- [EXERCISE DETAILS]: Copy the listing below line for line, without the picture.

===== EXTRACTED MATERIAL

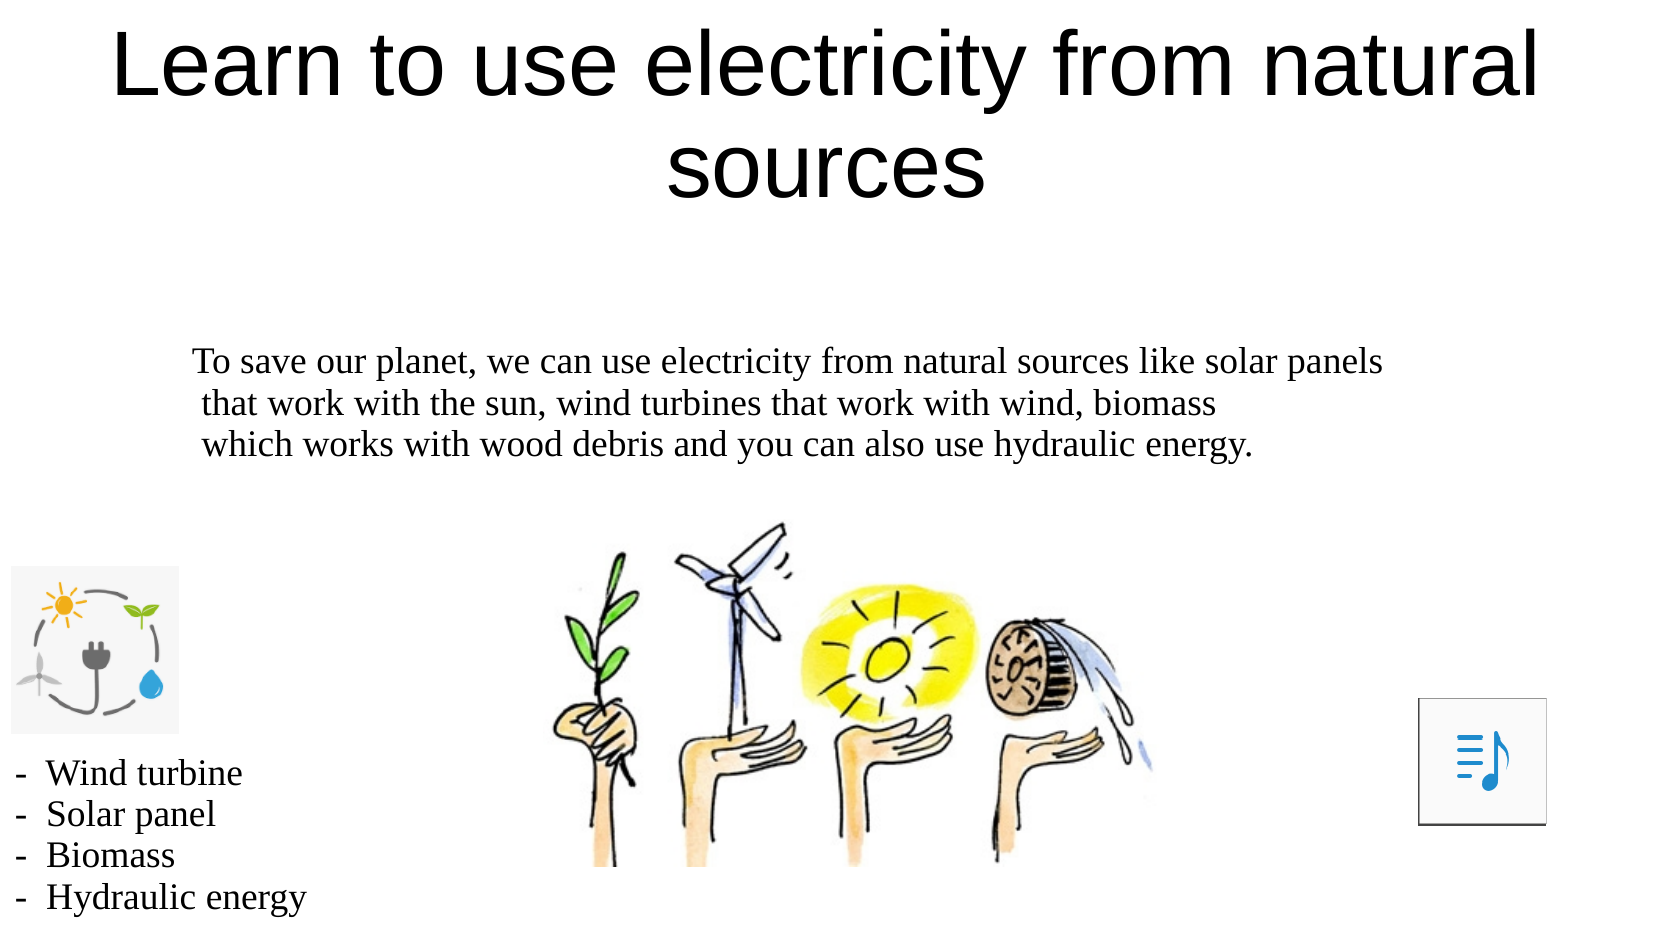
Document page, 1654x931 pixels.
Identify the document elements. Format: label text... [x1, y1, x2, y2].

title Learn to use electricity from natural sources [82, 12, 1571, 218]
picture [543, 519, 1161, 867]
picture [11, 566, 179, 734]
text_box - Wind turbine - Solar panel - Biomass - Hydraulic energy [0, 744, 508, 925]
text_box To save our planet, we can use electricity from natural sources like solar panels that work with the sun, wind turbines that work with wind, biomass which works with wood debris and you can also use hydraulic energy. [177, 333, 1536, 473]
text_box [1417, 696, 1548, 827]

==========

- [ANSWER TO THE EXERCISE]:
Document page, 1654x931 pixels.
Identify the document elements. Format: label text... [x1, y1, x2, y2].

title Learn to use electricity from natural sources [82, 12, 1571, 218]
picture [543, 519, 1161, 867]
picture [11, 566, 179, 734]
text_box - Wind turbine - Solar panel - Biomass - Hydraulic energy [0, 744, 508, 925]
text_box To save our planet, we can use electricity from natural sources like solar panels that work with the sun, wind turbines that work with wind, biomass which works with wood debris and you can also use hydraulic energy. [177, 333, 1536, 473]
text_box [1417, 696, 1548, 827]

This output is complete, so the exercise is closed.